Regardless, if you cannot go on your trip for some reason, tell the airline in advance! You will not get any refund at all if you do not notify them prior to departure. Also, they will be needlessly paging your name in the airport and maybe some poor vagabond on standby can have your seat!

What About RTW Tickets?

RTW stands for “around the world” and is a special ticket that allows you three or more stops along a route that you choose. There are usually strict rules in place such as making sure that all the stops are in the same direction, time allowances, etc. If you are planning a real RTW trip, this may be the way to go to save money. Otherwise, you are sacrificing some flexibility in your plans.

Different airlines have different rules, so research the ticket thoroughly. One thing to note is what happens if you have to come home for an emergency after having used only one or two of the stops.

Check out Bootsnall’s RTW trip planning tool.

Budget Airlines

Budget airlines are a new no-frills, “mostly” reliable way to travel, particularly around Europe and Africa. Many times you can get a cheap flight for less than a bus, train, or sometimes taxi! This is made possible because the governments in popular destinations subsidize the airlines to bring in tourists.

Check WikiPedia for a list of Budget Airlines.

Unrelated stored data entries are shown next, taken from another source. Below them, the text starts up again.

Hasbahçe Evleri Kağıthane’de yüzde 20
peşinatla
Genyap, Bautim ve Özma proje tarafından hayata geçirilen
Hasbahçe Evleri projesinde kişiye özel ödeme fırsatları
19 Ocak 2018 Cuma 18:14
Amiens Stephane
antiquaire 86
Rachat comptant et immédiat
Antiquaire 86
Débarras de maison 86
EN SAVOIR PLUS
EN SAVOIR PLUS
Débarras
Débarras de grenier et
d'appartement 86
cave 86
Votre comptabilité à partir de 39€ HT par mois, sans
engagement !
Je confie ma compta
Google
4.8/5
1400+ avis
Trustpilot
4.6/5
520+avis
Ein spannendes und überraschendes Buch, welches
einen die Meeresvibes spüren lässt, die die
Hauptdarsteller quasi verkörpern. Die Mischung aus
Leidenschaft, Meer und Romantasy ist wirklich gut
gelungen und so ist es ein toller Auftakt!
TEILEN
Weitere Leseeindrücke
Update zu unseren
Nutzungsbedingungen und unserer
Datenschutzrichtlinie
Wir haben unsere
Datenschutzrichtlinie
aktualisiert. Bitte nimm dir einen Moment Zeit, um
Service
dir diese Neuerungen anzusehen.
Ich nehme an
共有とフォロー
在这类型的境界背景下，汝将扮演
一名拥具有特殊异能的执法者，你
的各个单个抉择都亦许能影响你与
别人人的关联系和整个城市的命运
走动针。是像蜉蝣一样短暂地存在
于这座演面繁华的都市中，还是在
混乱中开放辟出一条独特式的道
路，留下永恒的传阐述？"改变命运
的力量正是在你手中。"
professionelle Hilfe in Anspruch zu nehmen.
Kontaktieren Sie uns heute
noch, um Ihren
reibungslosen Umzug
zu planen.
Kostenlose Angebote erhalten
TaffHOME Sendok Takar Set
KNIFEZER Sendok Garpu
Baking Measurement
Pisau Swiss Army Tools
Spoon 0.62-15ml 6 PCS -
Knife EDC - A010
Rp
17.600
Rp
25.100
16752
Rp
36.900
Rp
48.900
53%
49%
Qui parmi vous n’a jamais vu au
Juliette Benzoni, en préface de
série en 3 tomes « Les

Here are some things to remember:

  • You get what you pay for. The queues are longer, seating is chaos, and delays happen.
  • Don’t even think about a free meal or beverage — bring your own snacks!
  • Luggage size and weight restrictions may be more strict than regular airlines and the penalties are stiff.
  • Allow plenty of time at the airport check-in and gate, they save money by hiring less attendants. Use online check-in if it is offered.
  • There is fierce competition between these airlines. You can cash in by signing up for newsletters or checking their sites frequently for new deals and specials. A few sometimes offer flights under US $2! (taxes are additional)
  • Some routes are shut down during the low seasons because of lack of passengers.
  • The same philosophy applies as regular airlines — the sooner you buy your ticket the better the deal.

In Conclusion

Nothing beats the feeling that you get when you click the “buy” button on that expensive ticket. Regardless of whether this is your first trip or not, you will feel the excitement and adrenaline sweep through your body. Knowing how to find cheap flights properly will save you lots of money over years of travel!